However, the 2003–04 season started off very well for Fernández who was handed the number one jersey as Baloyi struggled with a niggling injury.

The former national under-23 star began his playing career at Benoni amateur side Benoni Northerns before joining Wits where he caught the eye of the under-23 selectors. He has six under-23 caps.
During the 2006–07 season he scored two goals.

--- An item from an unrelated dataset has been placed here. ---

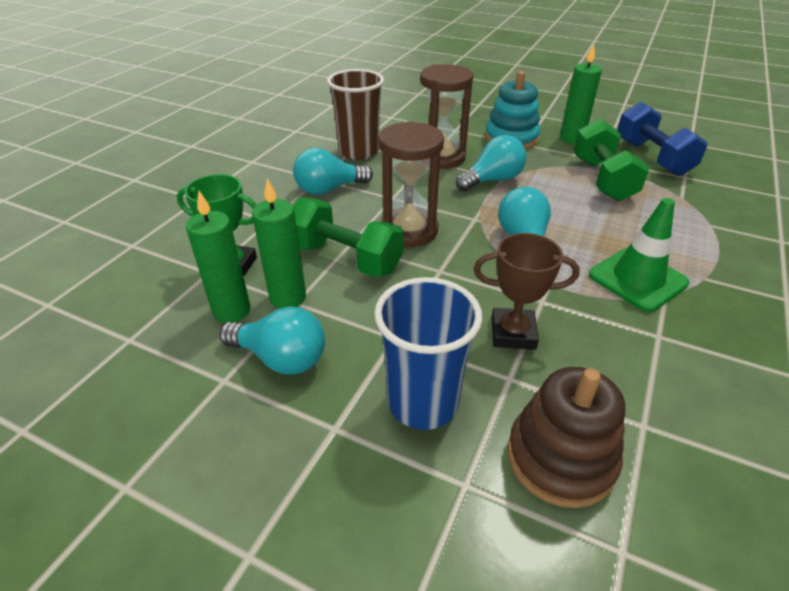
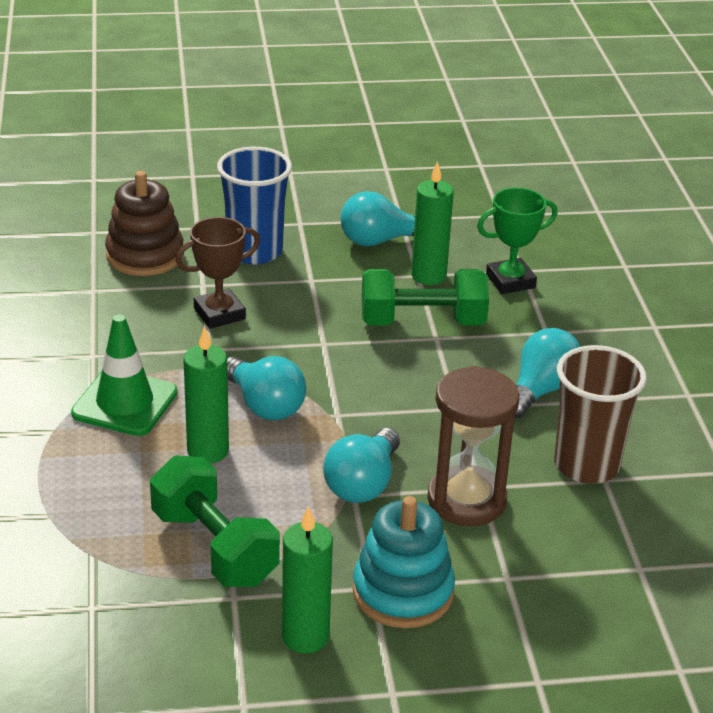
camera: 145 degrees right, 5 degrees down
green candle [186,191,250,323] -> green candle moved to [183,326,229,463]
brown hourglass [378,121,444,247] -> none
blue dumbbell [617,102,707,176] -> none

He kicked his way into the history books in February 2007 when he pounced on the rebound, after Brian Baloyi of Mamelodi Sundowns could only parry his retaken spot kick and knocked the ball home from close range. The fact that Rowen had missed the kick and scored on the rebound meant that his thirty second-minute equaliser against Sundowns was not classified as a penalty, but instead it was recorded as a goal scored from open play. The other goal resulted from a spot kick in a match against his former club Wits in September 2006.

=== Arminia Bielefeld ===
Fernández joined German Bundesliga side Arminia Bielefeld in June 2007 on a free transfer after being out of contract with Chiefs to team up with former Chiefs coach Ernst Middendorp who then coached Arminia. Fernández lost his place as first choice goalkeeper to Dennis Eilhoff after injury. On 1 January 2011, during the January transfer window, Fernández left Arminia Bielefeld for SuperSport United.

==International career==
Fernández made his full international debut for the South Africa national team in a 2–0 win against Tunisia in August 2004. He was chosen as second choice goalkeeper alongside with Itumeleng Khune and Brian Baloyi for 2009 FIFA Confederations Cup by coach Joel Santana then he had hoped to be a part of his country's squad at the 2010 FIFA World Cup to be held in South Africa, but was omitted from the final 23 by coach Carlos Alberto Parreira in favour of Itumeleng Khune, Moeneeb Josephs and Shu-Aib Walters.